The strengths of this study include a relatively large cohort, standardized surgical technique performed by fellowship-trained surgeons, and the use of validated scoring systems.
Limitations
This retrospective, single-center, non-randomized study with a modest sample size may introduce selection bias and limit generalizability. The absence of a control group and heterogeneity in surgeon experience may have influenced outcomes. Mid-term follow-up restricts long-term assessment, and radiological evaluation was non-uniform with limited dynamic imaging. Patient-reported scores, incomplete return-to-sport data, and potential loss to follow-up may affect interpretation. Cost-effectiveness and subclinical complications were not assessed, external validity is limited by the young active cohort, and learning-curve effects were not evaluated.

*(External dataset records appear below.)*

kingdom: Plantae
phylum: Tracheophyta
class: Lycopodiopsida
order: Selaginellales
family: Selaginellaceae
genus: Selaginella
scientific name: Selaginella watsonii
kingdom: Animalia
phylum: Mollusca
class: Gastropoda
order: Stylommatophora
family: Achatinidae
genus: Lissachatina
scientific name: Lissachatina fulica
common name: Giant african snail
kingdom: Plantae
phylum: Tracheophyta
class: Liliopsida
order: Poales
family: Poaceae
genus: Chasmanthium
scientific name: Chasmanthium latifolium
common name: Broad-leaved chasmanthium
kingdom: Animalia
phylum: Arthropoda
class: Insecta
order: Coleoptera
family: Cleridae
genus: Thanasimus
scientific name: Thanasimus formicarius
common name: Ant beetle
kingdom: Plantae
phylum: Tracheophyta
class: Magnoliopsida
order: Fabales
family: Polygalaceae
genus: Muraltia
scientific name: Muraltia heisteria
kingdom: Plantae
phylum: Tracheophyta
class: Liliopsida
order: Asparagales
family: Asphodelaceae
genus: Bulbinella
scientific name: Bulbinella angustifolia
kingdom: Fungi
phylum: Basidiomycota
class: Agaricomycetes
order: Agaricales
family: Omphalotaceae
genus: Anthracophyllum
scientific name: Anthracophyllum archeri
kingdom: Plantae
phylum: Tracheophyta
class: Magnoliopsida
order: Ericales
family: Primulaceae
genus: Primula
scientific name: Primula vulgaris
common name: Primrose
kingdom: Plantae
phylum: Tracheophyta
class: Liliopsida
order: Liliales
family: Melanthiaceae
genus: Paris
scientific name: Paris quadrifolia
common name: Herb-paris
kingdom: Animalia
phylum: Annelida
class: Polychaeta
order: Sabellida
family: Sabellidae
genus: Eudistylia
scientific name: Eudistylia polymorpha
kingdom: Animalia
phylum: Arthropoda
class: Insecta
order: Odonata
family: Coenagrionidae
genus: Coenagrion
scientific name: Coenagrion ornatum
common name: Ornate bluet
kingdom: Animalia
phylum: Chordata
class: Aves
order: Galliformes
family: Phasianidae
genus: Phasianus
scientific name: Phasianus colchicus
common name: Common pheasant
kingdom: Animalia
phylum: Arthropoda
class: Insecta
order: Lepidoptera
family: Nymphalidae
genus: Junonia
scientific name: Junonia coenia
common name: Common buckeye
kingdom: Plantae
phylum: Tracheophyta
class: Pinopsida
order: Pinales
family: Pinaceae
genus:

In summary, the open congruent arc Latarjet provides reliable mid-term stability, high graft union, and excellent functional recovery in recurrent anterior instability with glenoid bone loss. While mild external rotation loss may occur, recurrence rates remain low. Future prospective and comparative studies with long-term follow-up are warranted to further define its role relative to classic and arthroscopic techniques.
The open Latarjet procedure with congruent arc modification provides excellent functional outcomes, durable stability, and low recurrence at mid-term follow-up in recurrent anterior shoulder instability with glenoid bone loss.
The congruent arc Latarjet provides reliable stability and clinically meaningful functional improvement for recurrent anterior shoulder instability with glenoid bone loss, with high graft-union rates and acceptable complication rates at mid-term follow-up.